Everywhere we look in these troubled economic times, we run into friends and business associates who have lost their jobs. It’s always stressful to lose your job, but when unemployment is so high and there are so few employers looking to fill positions, terminated employees have even more to be concerned about.
I’m seeing a lot of these people in my practice and the first thing they ask me is “What are my rights?” Unfortunately, I often have to tell them that, in Connecticut and in many other states, their right are few and limited. Connecticut, like a lot of other states, is what’s called an “employment at will” state. What this means is that, in the absence of a contract, or other special circumstances, employers can fire employees at any time, with or without an explanation. All may not be lost, however, and employees who lose their jobs are well-advised to seek professional advice about their rights.
Take the case of a hypothetical employee named Jack. What are some issues Jack should consider if he loses his job?
First of all, if Jack worked for an employer covered by the Federal Worker Adjustment and Retraining Notification Act (“WARNS Act”), he might be entitled to advance notice that he would be losing his job. The Act applies to specific employers with more than 100 employees who must give employees 60 days advance notice of plant closings or mass layoffs. If Jack’s situation falls under the WARN Act protection, and Jack did not receive proper advance notice about losing his job, he may be able to collect back pay with benefits, including earned vacation, for up to 60 days.
While employers are generally allowed to fire employees without a reason, employees who are fired for what the law considers the wrong reason may have certain rights. State and federal laws have what are known as “protected categories”. If Jack’s employer fired him based on Jack’s status as a member of a protected category, Jack would have a case under state and federal law. For example, in Connecticut, employers are generally prohibited from firing an employee based on his or her race, color, religious creed, age, sex, marital status, national origin, ancestry, history of mental disability, mental retardation, learning disability, physical disability, including blindness, sexual orientation, or pregnancy.
Jack might also have a case against his employer if he were fired because he:
(1) Opposed a discriminatory employment practice of the employer;
(2) Exercised rights of free speech, religious liberty, or assemblage under the state or federal constitution or;
(3) Disclosed an employer’s illegal or unethical acts.
Under these circumstances, he might be able to recover lost pay, attorney’s fees and other types of damages from his employer.
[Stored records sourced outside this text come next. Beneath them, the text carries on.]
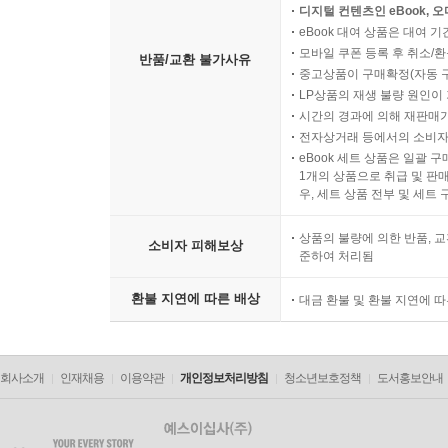
__Home.dart
디지털 컨텐츠인 eBook, 
__AppDrawer.dart
eBook 대여 상품은 대여 기
__Lobby.dart
모바일 쿠폰 등록 후 취소/환
반품/교환 불가사유
중고상품이 구매확정(자동 
__CreateRoom.dart
LP상품의 재생 불량 원인이 기
____Form 구성
시간의 경과에 의해 재판매가
__UserList.dart
전자상거래 등에서의 소비자
__Room.dart
eBook 세트 상품은 일괄 
1개의 상품으로 취급 및 판매
____대화방 기능 메뉴
우, 세트 상품 전부 및 세트
____메인 화면 내용
____사용자 초대 또는 쫓아내기
상품의 불량에 의한 반품, 교
소비자 피해보상
준하여 처리됨
__요약
환불 지연에 따른 배상
대금 환불 및 환불 지연에 
9장. 플러터히어로: 플러터 게임
회사소개
인재채용
이용약관
개인정보처리방침
청소년보호정책
도서홍보안내
__지금까지의 이야기
__기본 레이아웃
__디렉터리 구조와 구성 요소 소스 파일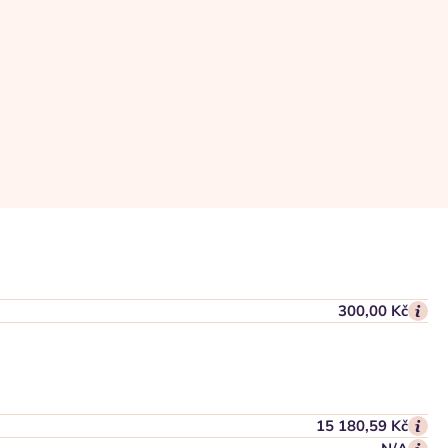
300,00 Kč
15 180,59 Kč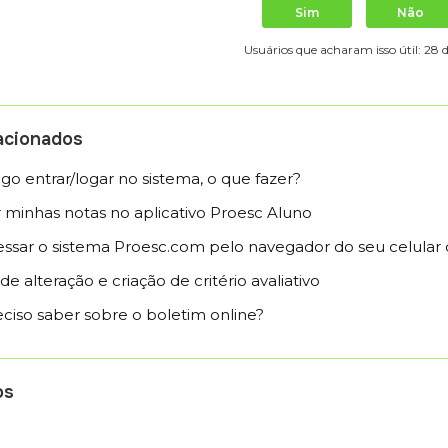
Sim
Não
Usuários que acharam isso útil: 28 
lacionados
go entrar/logar no sistema, o que fazer?
minhas notas no aplicativo Proesc Aluno
ssar o sistema Proesc.com pelo navegador do seu celula
e alteração e criação de critério avaliativo
ciso saber sobre o boletim online?
os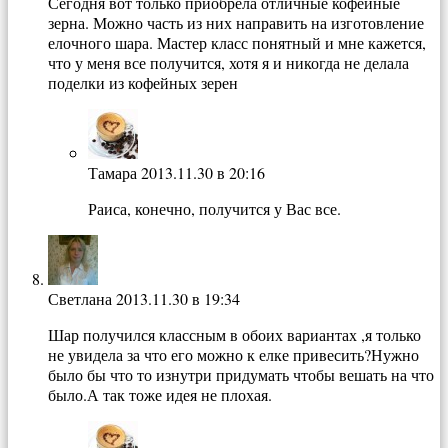
Сегодня вот только приобрела отличные кофейные
зерна. Можно часть из них направить на изготовление
елочного шара. Мастер класс понятный и мне кажется,
что у меня все получится, хотя я и никогда не делала
поделки из кофейных зерен
Тамара
2013.11.30 в 20:16
Раиса, конечно, получится у Вас все.
Светлана
2013.11.30 в 19:34
Шар получился классным в обоих вариантах ,я только
не увидела за что его можно к елке привесить?Нужно
было бы что то изнутри придумать чтобы вешать на что
было.А так тоже идея не плохая.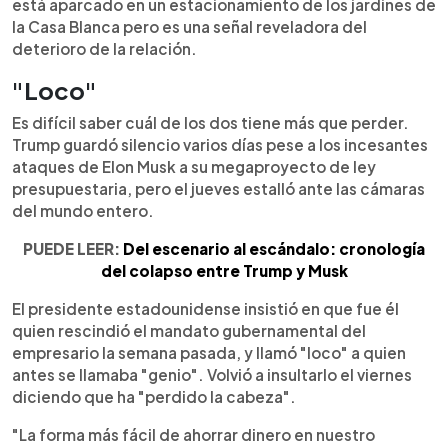
está aparcado en un estacionamiento de los jardines de
la Casa Blanca pero es una señal reveladora del
deterioro de la relación.
"Loco"
Es difícil saber cuál de los dos tiene más que perder.
Trump guardó silencio varios días pese a los incesantes
ataques de Elon Musk a su megaproyecto de ley
presupuestaria, pero el jueves estalló ante las cámaras
del mundo entero.
PUEDE LEER:
Del escenario al escándalo: cronología
del colapso entre Trump y Musk
El presidente estadounidense insistió en que fue él
quien rescindió el mandato gubernamental del
empresario la semana pasada, y llamó "loco" a quien
antes se llamaba "genio". Volvió a insultarlo el viernes
diciendo que ha "perdido la cabeza".
"La forma más fácil de ahorrar dinero en nuestro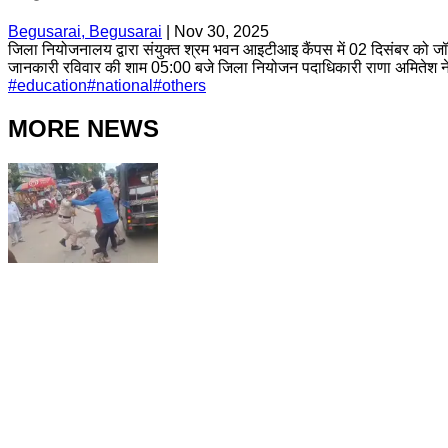
Begusarai, Begusarai
|
Nov 30, 2025
जिला नियोजनालय द्वारा संयुक्त श्रम भवन आइटीआइ कैंपस में 02 दिसंबर को जॉ
जानकारी रविवार की शाम 05:00 बजे जिला नियोजन पदाधिकारी राणा अमितेश ने
#
education
#
national
#
others
MORE NEWS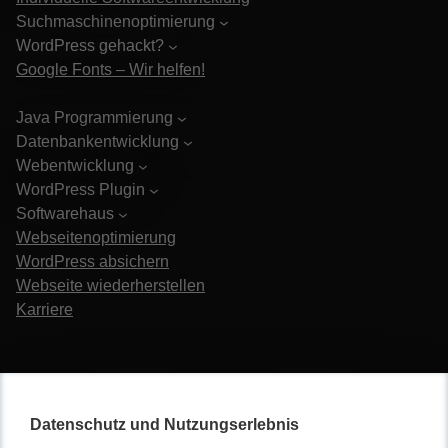
Suchmaschinenoptimierung
WordPress gehackt?
Google Fonts – Wir helfen!
Java Programmierung
Datenbankentwicklung
Webentwicklung
WordPress Plugin
Softwarehaus
Webseitenoptimierung
WordPress absichern
Webseite wiederherstellen
Karriere
Datenschutz und Nutzungserlebnis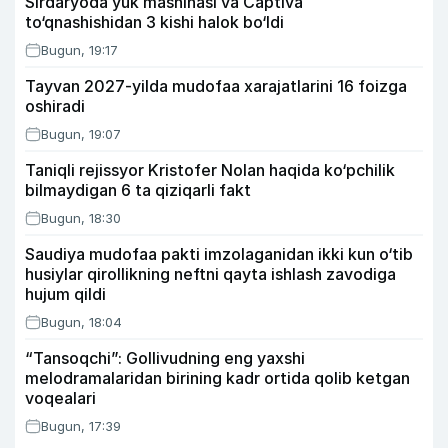
Sirdaryoda yuk mashinasi va Captiva
to‘qnashishidan 3 kishi halok bo‘ldi
Bugun, 19:17
Tayvan 2027-yilda mudofaa xarajatlarini 16 foizga
oshiradi
Bugun, 19:07
Taniqli rejissyor Kristofer Nolan haqida ko‘pchilik
bilmaydigan 6 ta qiziqarli fakt
Bugun, 18:30
Saudiya mudofaa pakti imzolaganidan ikki kun o‘tib
husiylar qirollikning neftni qayta ishlash zavodiga
hujum qildi
Bugun, 18:04
“Tansoqchi”: Gollivudning eng yaxshi
melodramalaridan birining kadr ortida qolib ketgan
voqealari
Bugun, 17:39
There are additional issues that Jack should consider, regardless of whether he believes he was wrongfully fired. Jack is entitled to be paid all wages owed through the date of termination. An employer who fails to make such payments may be held liable for double damages. Jack should also consider whether he is entitled to be paid for accrued vacation, based on company policy or some contractual right. Under proper circumstances, Jack’s employer should provide Jack with a letter of recommendation that might improve Jack’s chances of finding a new job.
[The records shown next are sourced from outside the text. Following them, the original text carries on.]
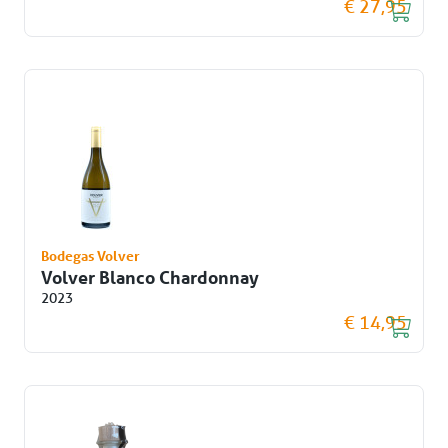
€ 27,95
Bodegas Volver
Volver Blanco Chardonnay
2023
€ 14,95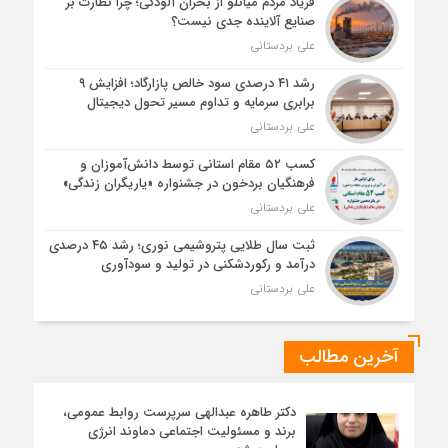
فریاد مردم میانلو از بحران آلودگی؛ چرا نظارت بر
صنایع آلاینده جدی نیست؟
علی بردستانی
رشد ۴۱ درصدی سود خالص پازارگاد؛ افزایش ۹
برابری سرمایه و تداوم مسیر تحول دیجیتال
علی بردستانی
کسب ۵۲ مقام استانی توسط دانش‌آموزان و
فرهنگیان بردخون در جشنواره «یاریگران زندگی»
علی بردستانی
ثبت سال طلایی پتروشیمی نوری؛ رشد ۴۵ درصدی
درآمد و رکوردشکنی در تولید و سودآوری
علی بردستانی
آخرین مطالب
دکتر طاهره عبدالهی سرپرست روابط عمومی،
برند و مسئولیت اجتماعی دماوند انرژی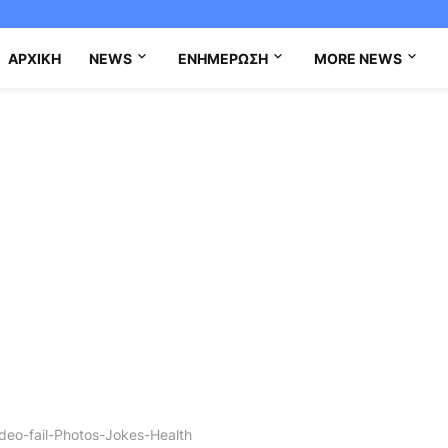
ΑΡΧΙΚΉ
NEWS
ΕΝΗΜΈΡΩΣΗ
MORE NEWS
eo-fail-Photos-Jokes-Health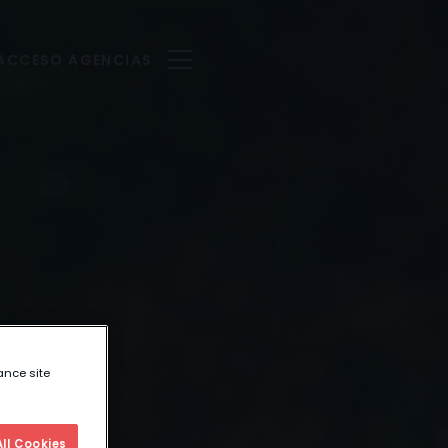
ACCESO AGENCIAS
ance site
ll Cookies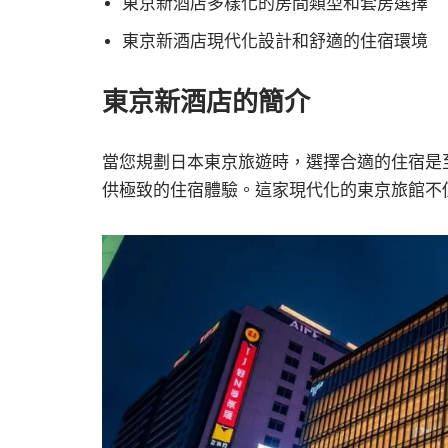
東京新酒店多樣化的房間類型和套房選擇
東京新酒店現代化設計和舒適的住宿環境
東京新酒店的簡介
當您規劃日本東京旅遊時，選擇合適的住宿是
供極致的住宿體驗。這家現代化的東京旅館不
Jack also needs to know whether he is entitled to severance pay based on his employment contract (if he has one) or company policy. Jack should not expect to receive severance pay for nothing. Generally, his employer would ask him to sign a separation agreement. That agreement usually requires Jack to release all claims against his employer in exchange for the severance pay, among other provisions. Jack needs to evaluate whether the severance pay is significant enough to make him want to release claims he has against his employer. In addition, he should receive benefits under the severance agreement beyond those he would have received if he did not sign the release. I should add that his employer cannot require him to waive some claims, such as certain state and federal agency claims, Federal Fair Labor Standard Act claims, and workers’ compensation claims.
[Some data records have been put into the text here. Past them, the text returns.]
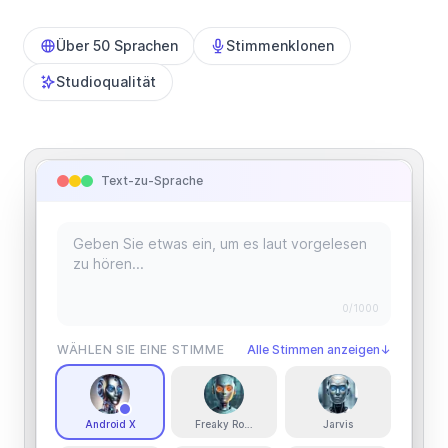
Über 50 Sprachen
Stimmenklonen
Studioqualität
Text-zu-Sprache
0
/1000
WÄHLEN SIE EINE STIMME
Alle Stimmen anzeigen
↓
Android X
Freaky Robot
Jarvis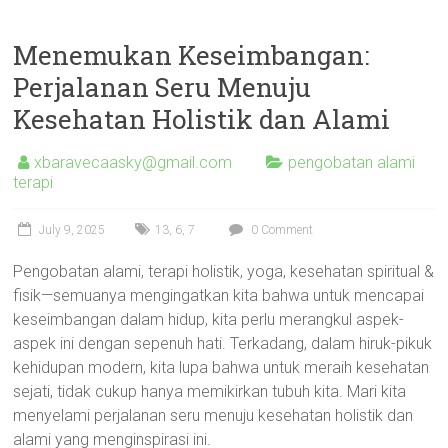
Menemukan Keseimbangan:
Perjalanan Seru Menuju
Kesehatan Holistik dan Alami
xbaravecaasky@gmail.com
pengobatan alami
terapi
July 9, 2025
13
,
6
,
7
0 Comment
Pengobatan alami, terapi holistik, yoga, kesehatan spiritual &
fisik—semuanya mengingatkan kita bahwa untuk mencapai
keseimbangan dalam hidup, kita perlu merangkul aspek-
aspek ini dengan sepenuh hati. Terkadang, dalam hiruk-pikuk
kehidupan modern, kita lupa bahwa untuk meraih kesehatan
sejati, tidak cukup hanya memikirkan tubuh kita. Mari kita
menyelami perjalanan seru menuju kesehatan holistik dan
alami yang menginspirasi ini.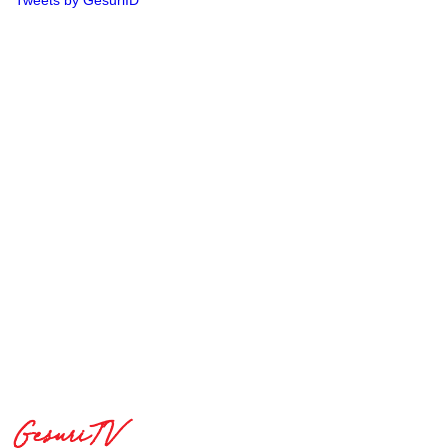
GesuriTV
If Jack suspects he’s been fired because of discrimination , or some other form of prohibited conduct, he may very well be able to negotiate a richer package than the one initially offered by the employer, by working with an attorney who will let the employer know of Jack’s potential claim. This can often provide an incentive for an employer to “sweeten” the package.
Finally, Jack may be entitled to collect unemployment benefits if he wasn’t fired for willful misconduct or didn’t quit his job without good cause. The amount of his benefits will depend on his average earnings during a specific period of time. Jack will be required to prove that he is making reasonable efforts to find work during the period that he collects unemployment benefits.
The shock of losing a job is often so great that people cannot think of anything else. Their rights are the last thing on their minds. But, after recovering from the initial shock they may very well benefit from a professional consultation to review their potential rights. These rights can offer some protection while they are getting back on their feet.